La Malbaie

Saint-Étienne-de-La Malbaie

Messes dominicales :  Samedi 16h30 & dimanche 9h45

Point central majeur de la région est de Charlevoix, la ville de La Malbaie est près d'une rivière du même nom qui constitue le cours d'eau le plus important entre la Montmorency et le Saguenay. C'est Samuel de Champlain qui lui donna le qualificatif de «Malle Baye», parce qu'il constata que la baie, à marée basse, n'offrait pas un bon ancrage.  La seigneurie fut divisée par James Murray entre deux officiers écossais.

On relève que, dès 1724, une chapelle s'élevait à La Malbaie. Devant l'augmentation rapide de la population résidente, une première église fut construite en 1804. Ce joyau du passé devait demeurer le temple de la paroisse durant plus de 140 ans puisqu'il fut la proie des flammes le 26 juillet 1949. Il prenait corps tout près de l'emplacement de la présente église, un peu au sud-est du presbytère en parallèle avec l'orientation de la statue du Sacré-Cœur.

L'église actuelle, la deuxième, date de 1952. Elle fut érigée suivant les plans et devis de l'architecte Gabriel Desmeules au coût de 505,000.$. Ce très grand temple de 200 pieds de longueur par 72 de largeur, possède une architecture tourmentée à l'image du paysage environnant. La croix du Christ domine le dessus de la porte centrale de l'église. Cette sculpture imposante provient d'un même morceau de pierre. La façade est rehaussée des personnages de la Sainte Famille. Il est à noter que ces deux statues furent récupérées des décombres de l'ancien temple.

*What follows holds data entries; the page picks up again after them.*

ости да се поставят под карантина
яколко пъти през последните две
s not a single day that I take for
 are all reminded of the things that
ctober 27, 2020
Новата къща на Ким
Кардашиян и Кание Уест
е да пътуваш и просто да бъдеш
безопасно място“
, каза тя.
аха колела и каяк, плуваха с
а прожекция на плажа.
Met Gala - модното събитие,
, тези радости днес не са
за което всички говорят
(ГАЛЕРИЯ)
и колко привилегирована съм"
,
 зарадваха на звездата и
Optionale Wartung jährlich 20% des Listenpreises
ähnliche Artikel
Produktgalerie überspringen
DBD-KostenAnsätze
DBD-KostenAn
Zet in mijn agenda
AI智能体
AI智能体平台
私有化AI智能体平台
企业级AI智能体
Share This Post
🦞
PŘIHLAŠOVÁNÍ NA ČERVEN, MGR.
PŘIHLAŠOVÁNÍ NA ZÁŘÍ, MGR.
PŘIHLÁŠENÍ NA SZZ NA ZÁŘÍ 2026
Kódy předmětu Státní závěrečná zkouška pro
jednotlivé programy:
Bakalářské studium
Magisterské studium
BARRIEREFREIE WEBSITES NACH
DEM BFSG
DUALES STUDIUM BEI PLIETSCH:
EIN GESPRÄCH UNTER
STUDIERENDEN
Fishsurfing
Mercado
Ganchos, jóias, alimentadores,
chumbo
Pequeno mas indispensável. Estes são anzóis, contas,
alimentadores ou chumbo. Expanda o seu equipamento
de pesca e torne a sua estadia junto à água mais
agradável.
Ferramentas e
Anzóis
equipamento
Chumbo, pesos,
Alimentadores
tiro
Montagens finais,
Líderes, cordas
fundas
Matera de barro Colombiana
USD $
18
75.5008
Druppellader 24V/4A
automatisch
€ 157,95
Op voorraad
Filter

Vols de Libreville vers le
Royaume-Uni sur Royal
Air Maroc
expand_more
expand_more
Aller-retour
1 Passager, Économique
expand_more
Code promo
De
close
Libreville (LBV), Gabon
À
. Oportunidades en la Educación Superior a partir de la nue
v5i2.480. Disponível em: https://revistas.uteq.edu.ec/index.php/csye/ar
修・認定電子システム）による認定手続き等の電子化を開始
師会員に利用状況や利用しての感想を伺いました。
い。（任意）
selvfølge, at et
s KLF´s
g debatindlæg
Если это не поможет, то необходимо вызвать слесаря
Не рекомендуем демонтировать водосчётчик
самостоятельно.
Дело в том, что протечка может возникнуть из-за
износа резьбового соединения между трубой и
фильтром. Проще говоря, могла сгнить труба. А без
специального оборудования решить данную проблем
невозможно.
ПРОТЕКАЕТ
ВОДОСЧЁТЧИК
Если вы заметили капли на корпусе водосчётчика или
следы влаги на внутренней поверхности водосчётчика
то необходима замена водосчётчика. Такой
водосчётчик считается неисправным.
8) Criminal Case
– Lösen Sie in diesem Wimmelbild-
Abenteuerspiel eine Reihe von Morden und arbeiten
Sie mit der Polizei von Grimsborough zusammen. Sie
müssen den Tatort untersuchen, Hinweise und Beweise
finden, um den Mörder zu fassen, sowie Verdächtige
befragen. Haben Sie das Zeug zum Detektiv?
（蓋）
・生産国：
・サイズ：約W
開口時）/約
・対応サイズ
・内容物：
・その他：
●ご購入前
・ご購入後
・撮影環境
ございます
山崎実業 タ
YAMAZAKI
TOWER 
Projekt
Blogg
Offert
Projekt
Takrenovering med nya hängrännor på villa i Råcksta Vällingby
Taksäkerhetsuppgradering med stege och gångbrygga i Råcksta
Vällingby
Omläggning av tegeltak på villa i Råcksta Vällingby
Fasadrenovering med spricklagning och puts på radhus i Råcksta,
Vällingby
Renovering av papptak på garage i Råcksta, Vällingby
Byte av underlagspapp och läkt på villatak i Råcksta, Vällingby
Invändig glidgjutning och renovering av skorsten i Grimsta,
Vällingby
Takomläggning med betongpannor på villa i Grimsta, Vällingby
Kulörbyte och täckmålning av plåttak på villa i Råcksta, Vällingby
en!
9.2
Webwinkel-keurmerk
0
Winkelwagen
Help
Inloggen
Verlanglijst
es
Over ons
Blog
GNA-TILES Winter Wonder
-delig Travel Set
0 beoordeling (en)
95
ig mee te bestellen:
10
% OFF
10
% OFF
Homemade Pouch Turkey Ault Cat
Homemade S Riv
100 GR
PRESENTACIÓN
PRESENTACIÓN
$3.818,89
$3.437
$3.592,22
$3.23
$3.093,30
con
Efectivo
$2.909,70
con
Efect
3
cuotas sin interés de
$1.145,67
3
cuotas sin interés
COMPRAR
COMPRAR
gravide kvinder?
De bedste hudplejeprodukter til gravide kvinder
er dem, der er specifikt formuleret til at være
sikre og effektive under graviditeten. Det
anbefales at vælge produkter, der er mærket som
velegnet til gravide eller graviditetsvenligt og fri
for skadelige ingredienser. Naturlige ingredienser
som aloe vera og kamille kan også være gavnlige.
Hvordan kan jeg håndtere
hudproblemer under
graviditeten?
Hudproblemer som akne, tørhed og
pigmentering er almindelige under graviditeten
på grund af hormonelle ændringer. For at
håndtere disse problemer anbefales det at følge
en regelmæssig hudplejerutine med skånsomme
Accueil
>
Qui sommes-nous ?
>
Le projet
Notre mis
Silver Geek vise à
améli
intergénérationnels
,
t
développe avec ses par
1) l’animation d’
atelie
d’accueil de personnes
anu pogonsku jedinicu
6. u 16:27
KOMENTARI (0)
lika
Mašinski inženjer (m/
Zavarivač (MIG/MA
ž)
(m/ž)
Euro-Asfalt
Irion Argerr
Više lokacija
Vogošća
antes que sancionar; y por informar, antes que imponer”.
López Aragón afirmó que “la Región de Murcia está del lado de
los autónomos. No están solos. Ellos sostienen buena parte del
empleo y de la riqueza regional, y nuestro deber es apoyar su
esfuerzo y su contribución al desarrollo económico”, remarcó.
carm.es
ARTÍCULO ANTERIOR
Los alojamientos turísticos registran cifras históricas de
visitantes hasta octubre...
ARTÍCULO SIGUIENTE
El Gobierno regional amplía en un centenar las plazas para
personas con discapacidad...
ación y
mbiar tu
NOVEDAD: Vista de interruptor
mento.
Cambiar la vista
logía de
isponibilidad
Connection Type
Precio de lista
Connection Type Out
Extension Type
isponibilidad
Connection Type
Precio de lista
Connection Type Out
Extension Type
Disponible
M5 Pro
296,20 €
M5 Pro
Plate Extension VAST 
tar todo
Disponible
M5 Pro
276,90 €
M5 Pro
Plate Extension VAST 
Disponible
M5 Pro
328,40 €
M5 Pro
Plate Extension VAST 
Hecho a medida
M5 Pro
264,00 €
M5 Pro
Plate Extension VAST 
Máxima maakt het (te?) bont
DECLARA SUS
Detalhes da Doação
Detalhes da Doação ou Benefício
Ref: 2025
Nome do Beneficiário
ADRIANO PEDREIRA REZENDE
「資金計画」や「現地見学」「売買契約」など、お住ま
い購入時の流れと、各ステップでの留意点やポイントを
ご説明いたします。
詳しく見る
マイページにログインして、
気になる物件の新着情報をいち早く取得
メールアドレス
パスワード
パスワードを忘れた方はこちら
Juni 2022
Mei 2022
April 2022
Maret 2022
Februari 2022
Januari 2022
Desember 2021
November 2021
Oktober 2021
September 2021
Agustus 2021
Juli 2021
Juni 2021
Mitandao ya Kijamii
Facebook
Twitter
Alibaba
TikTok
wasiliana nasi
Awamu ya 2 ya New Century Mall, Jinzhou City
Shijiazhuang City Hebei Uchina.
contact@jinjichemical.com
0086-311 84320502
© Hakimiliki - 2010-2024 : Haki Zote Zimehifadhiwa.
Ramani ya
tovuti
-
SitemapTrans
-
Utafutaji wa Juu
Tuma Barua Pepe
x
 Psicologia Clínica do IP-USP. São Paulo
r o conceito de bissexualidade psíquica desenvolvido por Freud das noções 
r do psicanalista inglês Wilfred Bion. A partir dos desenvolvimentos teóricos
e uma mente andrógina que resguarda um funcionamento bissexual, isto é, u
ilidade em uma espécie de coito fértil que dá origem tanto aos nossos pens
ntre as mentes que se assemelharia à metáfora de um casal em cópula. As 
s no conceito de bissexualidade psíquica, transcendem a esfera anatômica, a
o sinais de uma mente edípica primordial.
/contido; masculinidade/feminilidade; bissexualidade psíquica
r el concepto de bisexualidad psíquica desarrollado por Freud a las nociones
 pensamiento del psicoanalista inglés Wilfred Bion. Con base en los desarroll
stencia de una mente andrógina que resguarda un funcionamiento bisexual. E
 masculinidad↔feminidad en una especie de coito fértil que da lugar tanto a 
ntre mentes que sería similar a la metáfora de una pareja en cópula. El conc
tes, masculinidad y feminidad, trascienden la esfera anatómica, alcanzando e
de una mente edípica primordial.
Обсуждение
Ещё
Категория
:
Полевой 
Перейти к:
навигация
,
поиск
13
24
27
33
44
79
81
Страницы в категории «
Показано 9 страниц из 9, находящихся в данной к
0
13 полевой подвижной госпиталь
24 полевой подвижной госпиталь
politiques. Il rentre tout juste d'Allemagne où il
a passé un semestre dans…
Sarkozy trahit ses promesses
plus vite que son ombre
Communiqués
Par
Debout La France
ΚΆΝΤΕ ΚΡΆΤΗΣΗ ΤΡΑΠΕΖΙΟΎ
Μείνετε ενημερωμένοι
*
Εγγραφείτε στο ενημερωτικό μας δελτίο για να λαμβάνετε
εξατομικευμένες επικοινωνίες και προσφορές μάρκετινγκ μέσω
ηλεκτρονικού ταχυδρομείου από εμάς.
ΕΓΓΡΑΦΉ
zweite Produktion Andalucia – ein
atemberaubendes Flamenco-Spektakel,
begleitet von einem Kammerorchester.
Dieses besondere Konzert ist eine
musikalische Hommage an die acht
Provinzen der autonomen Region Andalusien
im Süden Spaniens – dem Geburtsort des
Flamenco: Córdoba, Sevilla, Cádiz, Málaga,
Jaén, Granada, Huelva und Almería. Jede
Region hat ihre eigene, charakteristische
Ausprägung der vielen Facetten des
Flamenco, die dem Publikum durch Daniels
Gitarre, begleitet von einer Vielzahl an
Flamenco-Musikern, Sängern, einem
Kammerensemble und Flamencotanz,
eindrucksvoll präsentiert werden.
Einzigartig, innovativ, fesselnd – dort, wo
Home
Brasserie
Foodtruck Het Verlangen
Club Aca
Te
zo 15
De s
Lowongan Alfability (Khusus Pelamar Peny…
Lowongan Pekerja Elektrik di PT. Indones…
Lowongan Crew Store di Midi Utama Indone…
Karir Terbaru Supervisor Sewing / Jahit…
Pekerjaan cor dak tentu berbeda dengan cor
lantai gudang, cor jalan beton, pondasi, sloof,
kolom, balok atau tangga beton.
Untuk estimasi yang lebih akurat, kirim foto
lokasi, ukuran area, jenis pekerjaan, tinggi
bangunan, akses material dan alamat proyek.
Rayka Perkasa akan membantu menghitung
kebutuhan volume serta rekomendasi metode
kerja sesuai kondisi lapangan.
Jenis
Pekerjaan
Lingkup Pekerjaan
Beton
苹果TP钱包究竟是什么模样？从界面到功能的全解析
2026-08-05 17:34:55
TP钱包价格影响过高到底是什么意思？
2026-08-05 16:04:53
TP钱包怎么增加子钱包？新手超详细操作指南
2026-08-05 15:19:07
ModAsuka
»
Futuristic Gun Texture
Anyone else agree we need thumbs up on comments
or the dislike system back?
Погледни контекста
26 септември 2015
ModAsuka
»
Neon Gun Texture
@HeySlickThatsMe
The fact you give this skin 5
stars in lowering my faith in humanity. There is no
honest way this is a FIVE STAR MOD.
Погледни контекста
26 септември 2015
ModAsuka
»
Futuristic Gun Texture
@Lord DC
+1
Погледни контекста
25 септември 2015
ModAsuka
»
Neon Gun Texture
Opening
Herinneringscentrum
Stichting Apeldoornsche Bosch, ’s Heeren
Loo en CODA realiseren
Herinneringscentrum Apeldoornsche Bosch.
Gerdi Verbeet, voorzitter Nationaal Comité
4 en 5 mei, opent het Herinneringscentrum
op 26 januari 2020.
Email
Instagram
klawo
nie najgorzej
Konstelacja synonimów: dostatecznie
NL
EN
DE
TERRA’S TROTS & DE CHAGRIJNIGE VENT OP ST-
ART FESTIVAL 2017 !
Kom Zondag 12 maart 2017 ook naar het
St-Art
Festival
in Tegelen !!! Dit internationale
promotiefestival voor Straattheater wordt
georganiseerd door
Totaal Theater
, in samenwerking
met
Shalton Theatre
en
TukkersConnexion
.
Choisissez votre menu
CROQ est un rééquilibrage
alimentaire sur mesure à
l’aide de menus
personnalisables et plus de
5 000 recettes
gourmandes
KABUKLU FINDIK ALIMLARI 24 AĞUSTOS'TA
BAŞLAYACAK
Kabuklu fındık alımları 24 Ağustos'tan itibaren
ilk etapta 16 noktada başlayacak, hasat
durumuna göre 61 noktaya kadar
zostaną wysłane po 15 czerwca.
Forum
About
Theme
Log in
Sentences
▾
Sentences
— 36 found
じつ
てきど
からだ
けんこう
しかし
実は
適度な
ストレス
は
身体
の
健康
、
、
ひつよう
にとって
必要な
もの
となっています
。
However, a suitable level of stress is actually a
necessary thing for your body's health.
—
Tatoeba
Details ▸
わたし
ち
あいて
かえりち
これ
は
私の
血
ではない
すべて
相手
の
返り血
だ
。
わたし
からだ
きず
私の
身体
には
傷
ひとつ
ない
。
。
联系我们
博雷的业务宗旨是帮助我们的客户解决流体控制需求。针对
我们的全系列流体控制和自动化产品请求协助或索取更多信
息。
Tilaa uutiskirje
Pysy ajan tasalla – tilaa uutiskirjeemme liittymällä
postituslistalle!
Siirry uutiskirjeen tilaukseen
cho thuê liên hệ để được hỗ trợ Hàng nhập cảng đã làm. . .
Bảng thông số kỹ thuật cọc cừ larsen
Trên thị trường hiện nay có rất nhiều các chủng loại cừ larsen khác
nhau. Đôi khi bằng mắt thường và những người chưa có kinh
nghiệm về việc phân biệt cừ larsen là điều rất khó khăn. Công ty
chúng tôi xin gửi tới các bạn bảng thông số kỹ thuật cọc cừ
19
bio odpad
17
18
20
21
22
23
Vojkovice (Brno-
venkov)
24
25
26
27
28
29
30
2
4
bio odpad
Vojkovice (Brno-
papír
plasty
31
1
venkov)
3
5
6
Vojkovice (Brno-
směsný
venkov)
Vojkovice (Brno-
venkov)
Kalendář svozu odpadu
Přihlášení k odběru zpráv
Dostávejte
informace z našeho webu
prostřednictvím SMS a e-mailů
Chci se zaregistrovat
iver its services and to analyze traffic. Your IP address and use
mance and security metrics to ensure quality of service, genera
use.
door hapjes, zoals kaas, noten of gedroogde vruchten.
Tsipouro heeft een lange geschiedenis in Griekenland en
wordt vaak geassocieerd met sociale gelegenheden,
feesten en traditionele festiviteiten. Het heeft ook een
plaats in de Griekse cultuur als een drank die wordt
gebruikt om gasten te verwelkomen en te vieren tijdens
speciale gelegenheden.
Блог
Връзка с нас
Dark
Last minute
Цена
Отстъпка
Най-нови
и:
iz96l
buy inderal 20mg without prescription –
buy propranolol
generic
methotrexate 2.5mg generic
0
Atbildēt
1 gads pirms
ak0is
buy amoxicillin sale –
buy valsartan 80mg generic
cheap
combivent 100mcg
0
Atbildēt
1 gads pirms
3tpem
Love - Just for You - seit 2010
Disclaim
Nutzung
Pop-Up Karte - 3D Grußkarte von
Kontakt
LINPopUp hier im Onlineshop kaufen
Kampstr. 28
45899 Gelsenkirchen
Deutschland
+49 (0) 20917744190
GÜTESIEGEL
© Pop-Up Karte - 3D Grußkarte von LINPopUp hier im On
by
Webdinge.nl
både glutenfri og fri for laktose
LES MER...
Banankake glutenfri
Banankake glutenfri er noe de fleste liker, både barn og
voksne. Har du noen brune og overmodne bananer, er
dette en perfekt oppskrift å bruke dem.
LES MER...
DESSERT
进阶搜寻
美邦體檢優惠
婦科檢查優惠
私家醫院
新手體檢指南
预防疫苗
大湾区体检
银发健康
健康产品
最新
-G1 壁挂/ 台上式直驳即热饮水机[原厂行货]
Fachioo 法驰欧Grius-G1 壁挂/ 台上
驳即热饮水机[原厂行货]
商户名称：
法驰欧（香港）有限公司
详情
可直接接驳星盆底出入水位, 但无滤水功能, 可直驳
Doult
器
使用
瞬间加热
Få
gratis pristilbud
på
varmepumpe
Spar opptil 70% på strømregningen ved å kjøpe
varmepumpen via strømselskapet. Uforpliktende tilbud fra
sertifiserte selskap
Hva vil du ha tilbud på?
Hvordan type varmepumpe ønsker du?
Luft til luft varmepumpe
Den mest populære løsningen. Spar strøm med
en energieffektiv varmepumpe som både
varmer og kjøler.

Puis Saint-Étienne, patron de la paroisse nous apparait à la jonction du toit. Plusieurs parties de l'extérieur de l'église sont mises en relief par des pierres de taille en calcaire dont la base du clocher. Celui-ci abrite quatre cloches d'un poids total de 8215 livres.

  

À l'entrée, on remarque sur le mur de droite du narthex, une plaque commémorative honorant des familles pionnières de La Malbaie. Une série de portes, un peu plus loin, donne accès à la nef pouvant contenir tout près de 1000 personnes. De chaque côté des portes d'entrée, on remarque des bénitiers taillés dans le marbre. L'intérieur de cette nef est d'une grande richesse. E est à remarquer que la partie inférieure des murs est lambrissée de pierres de marbre. Deux déambulatoires latéraux sont formés par des colonnades qui composent la base des grandes arches. Ce temple de bonne envergure est illuminé par des lustres à l'aspect de couronnes. Les bancs, fabriqués à partir de chêne, sont munis de croix sur les côtés.

     

Dans le chœur à gauche, nous apercevons l'embon avec sur le devant, sculpté dans le chêne, Moise tenant les tables de la loi. Aussi, sculptés à même les côtés se dessinent quatre évangélistes caractérisés par leur symbole. Cette œuvre d'art nous vient d'un artiste de Saint-Romuald, Lauréat Vallières qui a aussi réalisé en 1955 la balustrade. Cette dernière est ornée d'une série de très beaux bas-reliefs. Ces médaillons symbolisent sur la gauche, cinq scènes du Nouveau Testament et, sur la droite, cinq scènes de l'Ancien. D'autres sculptures retiennent notre attention. Ainsi, ce magnifique Christ sculpté qui domine le fond du chœur, en plus de deux autels de chêne. Ces trois éléments furent exécutés par monsieur Léonce Emond de La Malbaie en 1983. Dans le transept de gauche, il nous faut admirer le baptistère qui constitue une des rares pièces de mobilier rescapées de l'incendie de la première église. Le chemin de croix est en bois noyer dont la thématique est de bronze.

            

Cependant la fierté des paroissiens se tourne surtout du côté des vitraux. L'église de La Malbaie fut la première au Canada à être ornée des vitraux du maître-verrier français Max Ingrand. Ces tapisseries de verre sont au nombre de quarante. Chacune de ces œuvres possède sa symbolique qu'il faut découvrir. Il faut surtout noter, à l'avant dans le chœur, les merveilleux vitraux du martyr Saint Étienne, patron de la paroisse, ainsi que dans les transepts, à droite, celui du Sacré-Coeur, et à gauche, celui dédié à Marie. Du côté du vitrail du Sacré-Coeur, les tons rouges prédominent. Du côté de la Vierge, les teintes sont, pour leur part, surtout axées sur le bleuté. La rosace dans le jubé constitue un simple jeu de couleurs variées destiné à tamiser la lumière extérieure.

    

Tout ce qui compose l'église Saint-Étienne de la Malbaie contribue à créer une atmosphère propice permettant à l'humain d'entrer en contact avec le sacré.